- _REQUEST_: Search the data for the word "unit" and copy each line that has it.

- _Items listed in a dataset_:
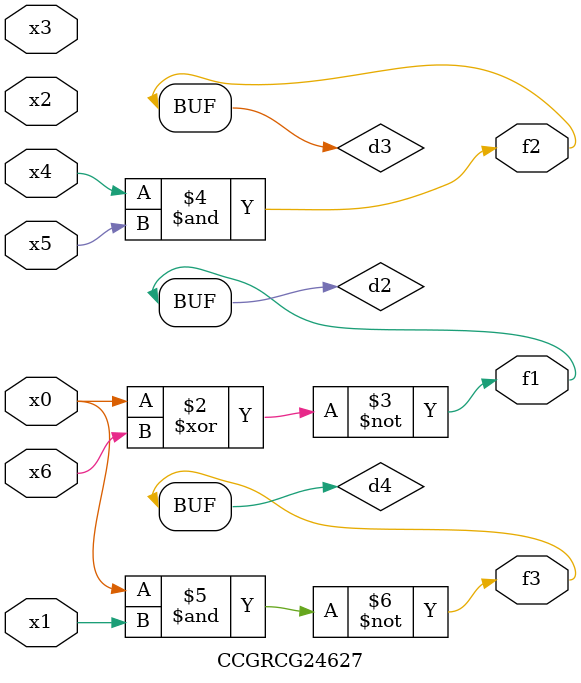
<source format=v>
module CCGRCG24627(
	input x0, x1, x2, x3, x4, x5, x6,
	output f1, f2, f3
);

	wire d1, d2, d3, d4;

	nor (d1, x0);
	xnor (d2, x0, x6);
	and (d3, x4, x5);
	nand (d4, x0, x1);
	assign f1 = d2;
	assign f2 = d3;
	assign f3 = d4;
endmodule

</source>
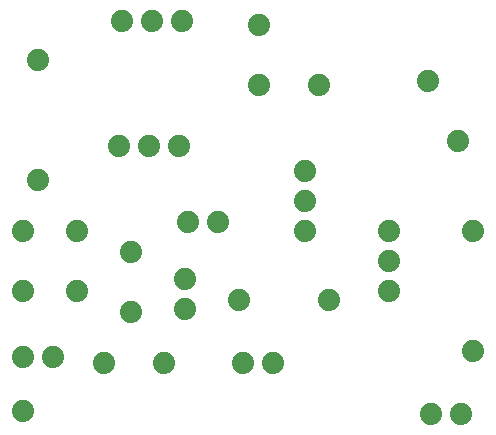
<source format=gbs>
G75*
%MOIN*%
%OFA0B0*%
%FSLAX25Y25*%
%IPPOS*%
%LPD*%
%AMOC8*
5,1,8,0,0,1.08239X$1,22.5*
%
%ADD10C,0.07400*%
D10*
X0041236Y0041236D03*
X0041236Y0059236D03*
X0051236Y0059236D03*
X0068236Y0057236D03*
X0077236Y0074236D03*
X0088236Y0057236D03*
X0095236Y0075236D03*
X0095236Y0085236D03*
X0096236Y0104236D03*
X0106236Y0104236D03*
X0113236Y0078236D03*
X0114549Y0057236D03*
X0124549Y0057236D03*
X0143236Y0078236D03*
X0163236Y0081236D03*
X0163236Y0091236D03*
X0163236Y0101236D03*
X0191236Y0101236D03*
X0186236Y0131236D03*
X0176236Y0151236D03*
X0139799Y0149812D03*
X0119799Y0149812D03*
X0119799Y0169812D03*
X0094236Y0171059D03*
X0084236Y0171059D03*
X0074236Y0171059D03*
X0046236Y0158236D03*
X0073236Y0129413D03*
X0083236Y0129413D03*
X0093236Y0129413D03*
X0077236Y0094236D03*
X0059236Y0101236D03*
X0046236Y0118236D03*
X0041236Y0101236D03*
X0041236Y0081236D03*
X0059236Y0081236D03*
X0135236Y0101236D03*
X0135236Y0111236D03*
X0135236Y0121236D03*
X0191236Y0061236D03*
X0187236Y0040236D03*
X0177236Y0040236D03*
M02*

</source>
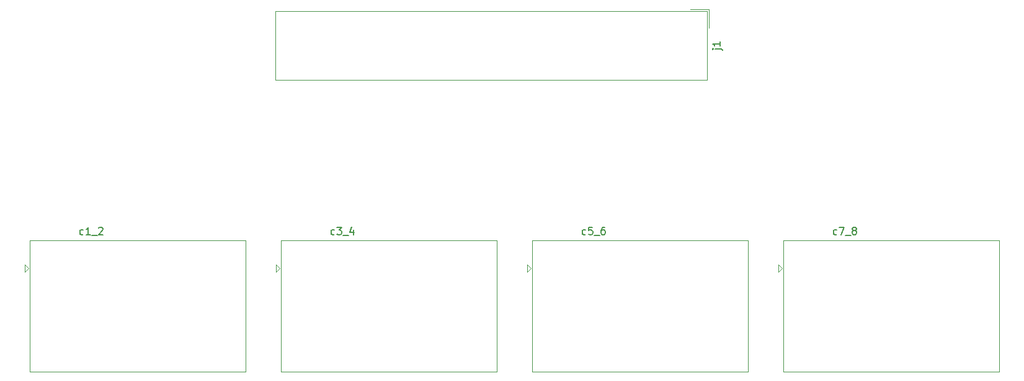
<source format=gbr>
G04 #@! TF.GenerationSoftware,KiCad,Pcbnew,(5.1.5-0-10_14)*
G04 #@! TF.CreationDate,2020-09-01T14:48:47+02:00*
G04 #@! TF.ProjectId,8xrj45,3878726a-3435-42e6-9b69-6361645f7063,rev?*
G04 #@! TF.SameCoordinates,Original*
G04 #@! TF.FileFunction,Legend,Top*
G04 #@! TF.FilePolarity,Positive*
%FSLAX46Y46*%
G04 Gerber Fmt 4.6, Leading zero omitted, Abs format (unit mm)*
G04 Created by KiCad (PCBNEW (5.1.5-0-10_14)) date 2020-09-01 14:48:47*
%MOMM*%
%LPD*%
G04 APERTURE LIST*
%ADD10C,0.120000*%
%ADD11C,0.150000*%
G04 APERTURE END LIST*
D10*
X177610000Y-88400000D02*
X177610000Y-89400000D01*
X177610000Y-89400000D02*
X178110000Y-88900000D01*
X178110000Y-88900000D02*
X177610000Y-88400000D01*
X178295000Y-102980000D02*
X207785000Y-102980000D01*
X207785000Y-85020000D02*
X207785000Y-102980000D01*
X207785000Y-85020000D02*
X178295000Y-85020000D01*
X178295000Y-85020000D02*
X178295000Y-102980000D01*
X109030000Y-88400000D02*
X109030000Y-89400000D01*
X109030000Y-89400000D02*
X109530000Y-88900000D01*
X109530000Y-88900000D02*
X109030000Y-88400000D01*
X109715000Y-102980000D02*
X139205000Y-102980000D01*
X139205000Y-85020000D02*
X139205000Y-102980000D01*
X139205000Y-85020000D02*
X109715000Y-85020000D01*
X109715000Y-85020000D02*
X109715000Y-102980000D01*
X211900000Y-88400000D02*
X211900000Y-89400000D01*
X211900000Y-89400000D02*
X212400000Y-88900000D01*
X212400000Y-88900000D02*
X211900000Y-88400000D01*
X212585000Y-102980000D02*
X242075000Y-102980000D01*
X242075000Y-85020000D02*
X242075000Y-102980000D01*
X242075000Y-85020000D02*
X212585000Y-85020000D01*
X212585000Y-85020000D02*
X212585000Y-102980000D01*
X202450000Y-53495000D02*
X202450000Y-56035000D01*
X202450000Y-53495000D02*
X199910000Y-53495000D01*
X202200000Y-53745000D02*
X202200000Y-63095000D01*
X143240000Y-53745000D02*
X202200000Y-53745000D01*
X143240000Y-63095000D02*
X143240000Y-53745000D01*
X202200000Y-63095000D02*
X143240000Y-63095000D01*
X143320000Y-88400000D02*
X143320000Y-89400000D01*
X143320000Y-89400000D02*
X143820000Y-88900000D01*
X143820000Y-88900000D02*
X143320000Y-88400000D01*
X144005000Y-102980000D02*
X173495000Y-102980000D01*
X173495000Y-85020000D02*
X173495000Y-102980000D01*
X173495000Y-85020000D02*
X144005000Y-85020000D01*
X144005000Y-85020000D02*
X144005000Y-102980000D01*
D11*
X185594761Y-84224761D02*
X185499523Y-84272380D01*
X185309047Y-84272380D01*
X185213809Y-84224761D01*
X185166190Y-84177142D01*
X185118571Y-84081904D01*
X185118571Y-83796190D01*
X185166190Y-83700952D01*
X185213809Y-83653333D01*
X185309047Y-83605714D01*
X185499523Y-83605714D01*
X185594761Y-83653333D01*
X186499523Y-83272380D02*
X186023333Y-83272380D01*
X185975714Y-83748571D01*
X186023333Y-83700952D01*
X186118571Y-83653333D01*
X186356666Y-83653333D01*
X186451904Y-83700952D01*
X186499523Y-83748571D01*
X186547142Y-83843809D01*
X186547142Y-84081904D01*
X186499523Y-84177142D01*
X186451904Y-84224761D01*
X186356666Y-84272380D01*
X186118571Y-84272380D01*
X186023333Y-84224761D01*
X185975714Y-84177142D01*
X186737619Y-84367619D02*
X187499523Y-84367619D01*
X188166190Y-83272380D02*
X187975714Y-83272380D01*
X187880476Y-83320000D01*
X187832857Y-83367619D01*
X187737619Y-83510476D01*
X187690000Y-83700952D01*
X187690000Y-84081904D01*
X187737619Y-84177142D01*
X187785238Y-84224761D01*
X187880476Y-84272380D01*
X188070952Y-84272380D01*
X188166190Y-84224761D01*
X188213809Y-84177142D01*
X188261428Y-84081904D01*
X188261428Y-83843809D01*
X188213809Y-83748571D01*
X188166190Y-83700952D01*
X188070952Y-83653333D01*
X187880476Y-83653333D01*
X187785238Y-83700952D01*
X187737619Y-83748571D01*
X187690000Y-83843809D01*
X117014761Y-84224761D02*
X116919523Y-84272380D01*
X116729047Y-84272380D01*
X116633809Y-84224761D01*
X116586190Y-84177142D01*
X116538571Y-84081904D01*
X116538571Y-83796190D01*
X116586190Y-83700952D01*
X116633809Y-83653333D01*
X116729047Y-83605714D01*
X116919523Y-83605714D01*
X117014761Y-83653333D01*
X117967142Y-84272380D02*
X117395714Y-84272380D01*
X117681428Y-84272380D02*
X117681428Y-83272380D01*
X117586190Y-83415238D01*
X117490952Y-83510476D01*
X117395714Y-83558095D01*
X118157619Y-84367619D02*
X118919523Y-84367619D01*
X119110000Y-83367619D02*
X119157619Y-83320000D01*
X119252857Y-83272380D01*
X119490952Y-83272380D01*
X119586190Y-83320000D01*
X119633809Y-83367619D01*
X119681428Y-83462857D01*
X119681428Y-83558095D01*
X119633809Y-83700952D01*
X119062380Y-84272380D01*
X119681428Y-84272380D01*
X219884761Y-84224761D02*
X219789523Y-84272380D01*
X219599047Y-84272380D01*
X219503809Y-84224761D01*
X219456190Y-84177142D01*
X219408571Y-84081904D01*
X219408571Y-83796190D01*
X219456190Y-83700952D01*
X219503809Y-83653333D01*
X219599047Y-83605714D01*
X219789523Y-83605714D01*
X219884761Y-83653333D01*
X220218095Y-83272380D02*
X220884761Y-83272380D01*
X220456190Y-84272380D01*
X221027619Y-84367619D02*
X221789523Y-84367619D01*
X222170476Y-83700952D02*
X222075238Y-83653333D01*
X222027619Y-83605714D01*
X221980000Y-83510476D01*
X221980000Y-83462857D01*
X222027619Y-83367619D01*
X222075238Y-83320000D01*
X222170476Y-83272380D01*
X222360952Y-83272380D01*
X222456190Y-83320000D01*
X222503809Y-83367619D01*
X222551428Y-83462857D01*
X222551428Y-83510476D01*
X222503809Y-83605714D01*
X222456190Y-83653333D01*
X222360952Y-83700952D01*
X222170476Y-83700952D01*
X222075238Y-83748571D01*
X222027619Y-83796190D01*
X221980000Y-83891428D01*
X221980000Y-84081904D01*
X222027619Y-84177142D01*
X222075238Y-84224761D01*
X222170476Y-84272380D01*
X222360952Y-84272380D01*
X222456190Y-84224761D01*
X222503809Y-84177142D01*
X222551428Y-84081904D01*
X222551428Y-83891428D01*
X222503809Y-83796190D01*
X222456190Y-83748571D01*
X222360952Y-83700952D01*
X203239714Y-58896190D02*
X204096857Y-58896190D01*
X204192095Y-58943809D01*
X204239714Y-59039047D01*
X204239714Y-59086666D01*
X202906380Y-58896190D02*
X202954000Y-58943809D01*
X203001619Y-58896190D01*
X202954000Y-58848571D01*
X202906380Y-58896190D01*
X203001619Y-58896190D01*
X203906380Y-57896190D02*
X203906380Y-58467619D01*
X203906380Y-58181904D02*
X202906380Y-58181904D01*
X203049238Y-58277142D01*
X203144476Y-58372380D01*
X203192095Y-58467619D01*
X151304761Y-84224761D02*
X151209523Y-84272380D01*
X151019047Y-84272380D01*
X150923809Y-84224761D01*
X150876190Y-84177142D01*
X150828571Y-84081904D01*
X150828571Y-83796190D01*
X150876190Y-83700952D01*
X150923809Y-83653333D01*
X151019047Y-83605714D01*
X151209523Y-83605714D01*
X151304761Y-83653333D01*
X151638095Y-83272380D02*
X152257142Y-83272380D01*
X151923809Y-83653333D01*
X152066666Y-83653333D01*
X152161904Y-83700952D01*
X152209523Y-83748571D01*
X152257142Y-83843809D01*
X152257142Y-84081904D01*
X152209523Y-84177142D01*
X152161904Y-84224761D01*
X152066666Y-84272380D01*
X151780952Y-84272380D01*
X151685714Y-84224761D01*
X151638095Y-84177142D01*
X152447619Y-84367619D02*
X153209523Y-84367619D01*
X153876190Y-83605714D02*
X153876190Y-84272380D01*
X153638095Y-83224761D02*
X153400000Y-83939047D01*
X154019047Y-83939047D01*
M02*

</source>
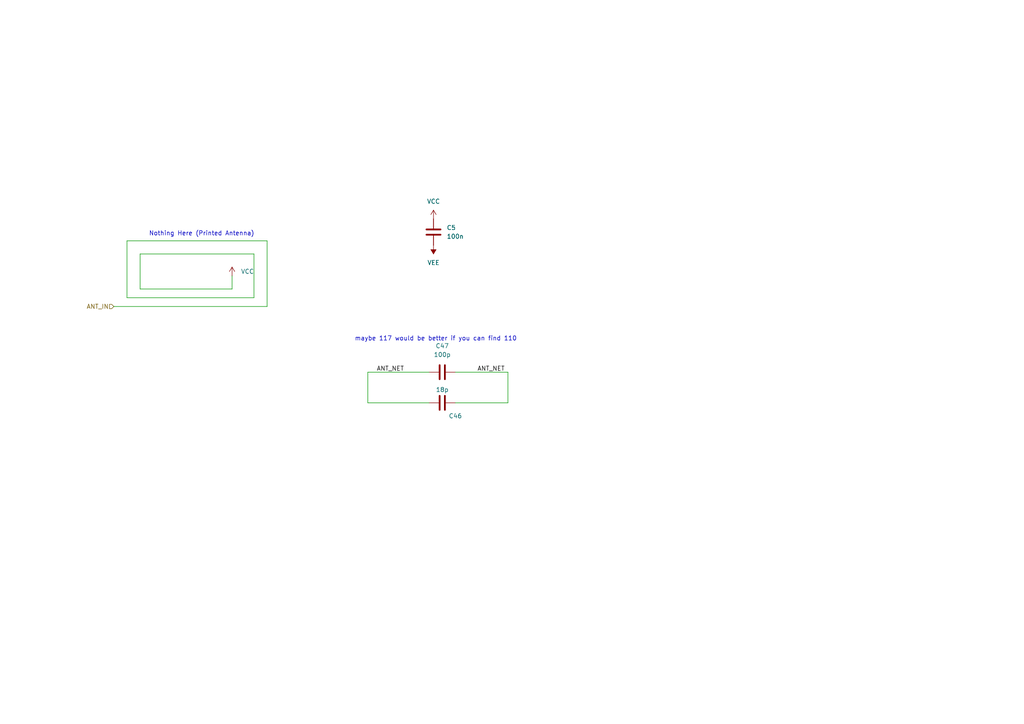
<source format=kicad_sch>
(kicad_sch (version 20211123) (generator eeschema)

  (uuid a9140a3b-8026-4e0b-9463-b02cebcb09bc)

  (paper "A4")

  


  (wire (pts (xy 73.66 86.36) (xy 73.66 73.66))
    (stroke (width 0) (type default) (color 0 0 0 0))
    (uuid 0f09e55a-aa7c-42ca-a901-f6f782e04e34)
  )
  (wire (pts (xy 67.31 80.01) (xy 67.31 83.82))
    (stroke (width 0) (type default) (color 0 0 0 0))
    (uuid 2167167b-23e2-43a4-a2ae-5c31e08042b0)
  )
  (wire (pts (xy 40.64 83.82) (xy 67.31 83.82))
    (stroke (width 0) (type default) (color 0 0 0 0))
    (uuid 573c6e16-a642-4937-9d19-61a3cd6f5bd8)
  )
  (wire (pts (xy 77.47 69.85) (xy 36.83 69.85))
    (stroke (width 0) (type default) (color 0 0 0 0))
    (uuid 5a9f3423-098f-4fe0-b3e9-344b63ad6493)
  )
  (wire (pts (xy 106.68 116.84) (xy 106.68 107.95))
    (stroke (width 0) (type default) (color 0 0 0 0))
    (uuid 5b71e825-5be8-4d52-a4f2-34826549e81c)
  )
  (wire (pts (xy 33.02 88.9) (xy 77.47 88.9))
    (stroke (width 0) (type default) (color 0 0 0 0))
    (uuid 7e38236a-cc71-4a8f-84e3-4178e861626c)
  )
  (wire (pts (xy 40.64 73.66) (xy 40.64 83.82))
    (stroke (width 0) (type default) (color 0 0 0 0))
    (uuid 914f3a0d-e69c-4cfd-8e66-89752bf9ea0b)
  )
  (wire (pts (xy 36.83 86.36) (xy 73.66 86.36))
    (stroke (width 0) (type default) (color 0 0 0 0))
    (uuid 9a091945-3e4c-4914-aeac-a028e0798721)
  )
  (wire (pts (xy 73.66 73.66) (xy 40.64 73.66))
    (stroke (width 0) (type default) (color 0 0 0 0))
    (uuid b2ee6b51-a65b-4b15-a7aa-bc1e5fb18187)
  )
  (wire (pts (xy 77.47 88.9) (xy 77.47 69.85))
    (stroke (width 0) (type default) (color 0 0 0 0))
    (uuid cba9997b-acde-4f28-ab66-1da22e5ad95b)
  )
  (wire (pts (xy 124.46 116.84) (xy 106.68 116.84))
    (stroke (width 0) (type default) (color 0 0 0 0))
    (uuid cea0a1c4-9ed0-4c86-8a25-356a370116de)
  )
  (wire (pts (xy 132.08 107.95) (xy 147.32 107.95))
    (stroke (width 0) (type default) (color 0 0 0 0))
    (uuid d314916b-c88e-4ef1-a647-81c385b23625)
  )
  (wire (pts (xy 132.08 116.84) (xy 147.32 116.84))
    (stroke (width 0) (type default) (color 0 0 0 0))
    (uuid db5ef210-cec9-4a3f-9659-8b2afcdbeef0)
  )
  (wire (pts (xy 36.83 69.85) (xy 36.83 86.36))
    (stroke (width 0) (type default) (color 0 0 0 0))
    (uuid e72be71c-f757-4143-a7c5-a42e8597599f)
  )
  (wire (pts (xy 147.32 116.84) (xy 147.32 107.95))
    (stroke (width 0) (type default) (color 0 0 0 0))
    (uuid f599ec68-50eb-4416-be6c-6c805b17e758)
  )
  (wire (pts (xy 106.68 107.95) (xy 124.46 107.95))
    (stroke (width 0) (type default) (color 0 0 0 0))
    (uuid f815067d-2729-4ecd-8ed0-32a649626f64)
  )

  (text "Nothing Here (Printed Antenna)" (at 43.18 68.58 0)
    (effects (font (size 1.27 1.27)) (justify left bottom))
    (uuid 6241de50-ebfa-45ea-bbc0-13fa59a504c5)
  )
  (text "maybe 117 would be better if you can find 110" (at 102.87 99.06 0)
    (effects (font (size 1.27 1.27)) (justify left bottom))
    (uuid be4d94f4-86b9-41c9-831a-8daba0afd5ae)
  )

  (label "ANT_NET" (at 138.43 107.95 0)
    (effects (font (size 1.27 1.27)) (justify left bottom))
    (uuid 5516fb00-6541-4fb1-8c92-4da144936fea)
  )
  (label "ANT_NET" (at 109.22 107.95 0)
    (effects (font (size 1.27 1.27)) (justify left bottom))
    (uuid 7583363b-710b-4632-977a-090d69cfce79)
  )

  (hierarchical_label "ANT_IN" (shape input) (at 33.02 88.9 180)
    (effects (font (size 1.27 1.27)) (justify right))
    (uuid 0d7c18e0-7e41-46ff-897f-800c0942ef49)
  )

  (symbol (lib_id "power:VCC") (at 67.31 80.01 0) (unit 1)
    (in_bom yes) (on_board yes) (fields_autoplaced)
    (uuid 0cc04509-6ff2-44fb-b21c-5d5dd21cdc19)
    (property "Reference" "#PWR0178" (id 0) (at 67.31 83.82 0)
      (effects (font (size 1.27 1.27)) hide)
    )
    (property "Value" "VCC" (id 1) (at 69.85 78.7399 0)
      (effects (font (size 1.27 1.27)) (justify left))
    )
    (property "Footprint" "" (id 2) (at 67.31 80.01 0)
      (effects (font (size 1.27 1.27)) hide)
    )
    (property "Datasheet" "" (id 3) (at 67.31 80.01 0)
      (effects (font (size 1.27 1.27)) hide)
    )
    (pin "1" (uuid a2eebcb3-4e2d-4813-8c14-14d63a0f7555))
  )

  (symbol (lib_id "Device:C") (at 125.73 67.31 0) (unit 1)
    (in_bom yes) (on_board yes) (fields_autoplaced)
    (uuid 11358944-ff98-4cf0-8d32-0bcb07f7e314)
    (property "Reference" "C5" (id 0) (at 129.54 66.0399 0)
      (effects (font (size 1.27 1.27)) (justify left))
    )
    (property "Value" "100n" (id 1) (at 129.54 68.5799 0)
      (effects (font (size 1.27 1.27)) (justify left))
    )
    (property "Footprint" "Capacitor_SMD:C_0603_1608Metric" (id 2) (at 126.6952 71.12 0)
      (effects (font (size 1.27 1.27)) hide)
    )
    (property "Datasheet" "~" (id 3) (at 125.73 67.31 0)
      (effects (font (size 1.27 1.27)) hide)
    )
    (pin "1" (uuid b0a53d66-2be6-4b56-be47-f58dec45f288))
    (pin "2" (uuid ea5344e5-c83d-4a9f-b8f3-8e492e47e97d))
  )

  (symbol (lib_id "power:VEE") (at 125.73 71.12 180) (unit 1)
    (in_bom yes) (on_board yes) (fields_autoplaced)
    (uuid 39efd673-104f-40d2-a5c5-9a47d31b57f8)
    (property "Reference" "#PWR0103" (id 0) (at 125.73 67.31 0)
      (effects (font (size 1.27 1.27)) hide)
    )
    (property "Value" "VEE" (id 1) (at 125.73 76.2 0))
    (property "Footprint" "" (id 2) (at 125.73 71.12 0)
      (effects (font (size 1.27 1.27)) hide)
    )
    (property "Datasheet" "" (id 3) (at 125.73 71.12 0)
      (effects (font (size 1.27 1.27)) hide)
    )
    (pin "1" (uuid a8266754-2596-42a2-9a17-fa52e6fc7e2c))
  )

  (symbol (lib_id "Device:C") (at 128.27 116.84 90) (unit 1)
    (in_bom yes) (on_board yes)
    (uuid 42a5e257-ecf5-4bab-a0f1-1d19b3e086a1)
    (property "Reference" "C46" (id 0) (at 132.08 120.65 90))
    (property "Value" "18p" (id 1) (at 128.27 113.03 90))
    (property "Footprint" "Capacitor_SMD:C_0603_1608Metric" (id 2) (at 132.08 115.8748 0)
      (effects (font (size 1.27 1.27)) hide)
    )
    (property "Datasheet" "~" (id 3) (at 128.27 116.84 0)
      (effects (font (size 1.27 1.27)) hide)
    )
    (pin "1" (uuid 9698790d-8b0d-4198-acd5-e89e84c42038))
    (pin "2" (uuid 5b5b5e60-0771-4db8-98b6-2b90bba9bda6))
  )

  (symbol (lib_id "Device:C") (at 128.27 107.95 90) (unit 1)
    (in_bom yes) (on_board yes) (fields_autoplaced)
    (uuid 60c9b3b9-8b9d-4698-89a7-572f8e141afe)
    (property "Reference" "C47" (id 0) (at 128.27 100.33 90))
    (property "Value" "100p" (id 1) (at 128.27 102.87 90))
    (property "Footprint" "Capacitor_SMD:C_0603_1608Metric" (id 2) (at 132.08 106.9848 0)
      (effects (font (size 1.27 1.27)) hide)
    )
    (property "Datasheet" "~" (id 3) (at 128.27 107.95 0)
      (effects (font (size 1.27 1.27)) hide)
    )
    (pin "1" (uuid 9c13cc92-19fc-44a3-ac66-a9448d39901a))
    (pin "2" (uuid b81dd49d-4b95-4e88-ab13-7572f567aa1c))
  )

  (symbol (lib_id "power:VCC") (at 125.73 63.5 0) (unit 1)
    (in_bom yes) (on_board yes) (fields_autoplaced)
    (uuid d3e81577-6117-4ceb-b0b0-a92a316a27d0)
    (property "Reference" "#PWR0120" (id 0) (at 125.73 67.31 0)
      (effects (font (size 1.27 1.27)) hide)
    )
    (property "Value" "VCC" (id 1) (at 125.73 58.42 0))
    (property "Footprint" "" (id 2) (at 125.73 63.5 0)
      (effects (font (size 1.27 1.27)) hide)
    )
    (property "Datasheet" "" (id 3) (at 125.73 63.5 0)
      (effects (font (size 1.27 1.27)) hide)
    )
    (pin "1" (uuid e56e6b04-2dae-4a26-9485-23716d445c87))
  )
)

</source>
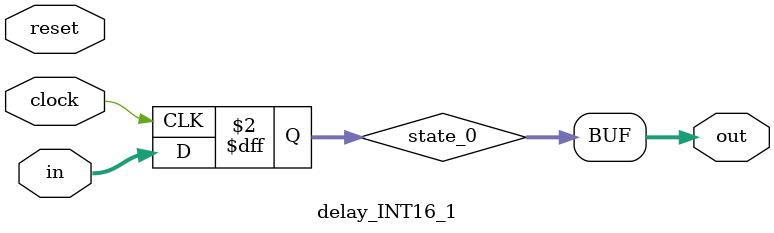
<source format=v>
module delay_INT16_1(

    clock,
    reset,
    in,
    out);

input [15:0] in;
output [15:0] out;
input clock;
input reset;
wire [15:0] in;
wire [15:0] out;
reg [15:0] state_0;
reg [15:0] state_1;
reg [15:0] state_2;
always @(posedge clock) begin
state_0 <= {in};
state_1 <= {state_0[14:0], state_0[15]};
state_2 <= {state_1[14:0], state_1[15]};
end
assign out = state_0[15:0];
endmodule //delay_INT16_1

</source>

- _ANSWER TO THIS EXERCISE_:
G04 Gerber Fmt 4.6, Leading zero omitted, Abs format (unit mm)*
  (symbol (lib_id "power:VCC") (at 67.31 80.01 0) (unit 1)
  (symbol (lib_id "Device:C") (at 125.73 67.31 0) (unit 1)
  (symbol (lib_id "power:VEE") (at 125.73 71.12 180) (unit 1)
  (symbol (lib_id "Device:C") (at 128.27 116.84 90) (unit 1)
  (symbol (lib_id "Device:C") (at 128.27 107.95 90) (unit 1)
  (symbol (lib_id "power:VCC") (at 125.73 63.5 0) (unit 1)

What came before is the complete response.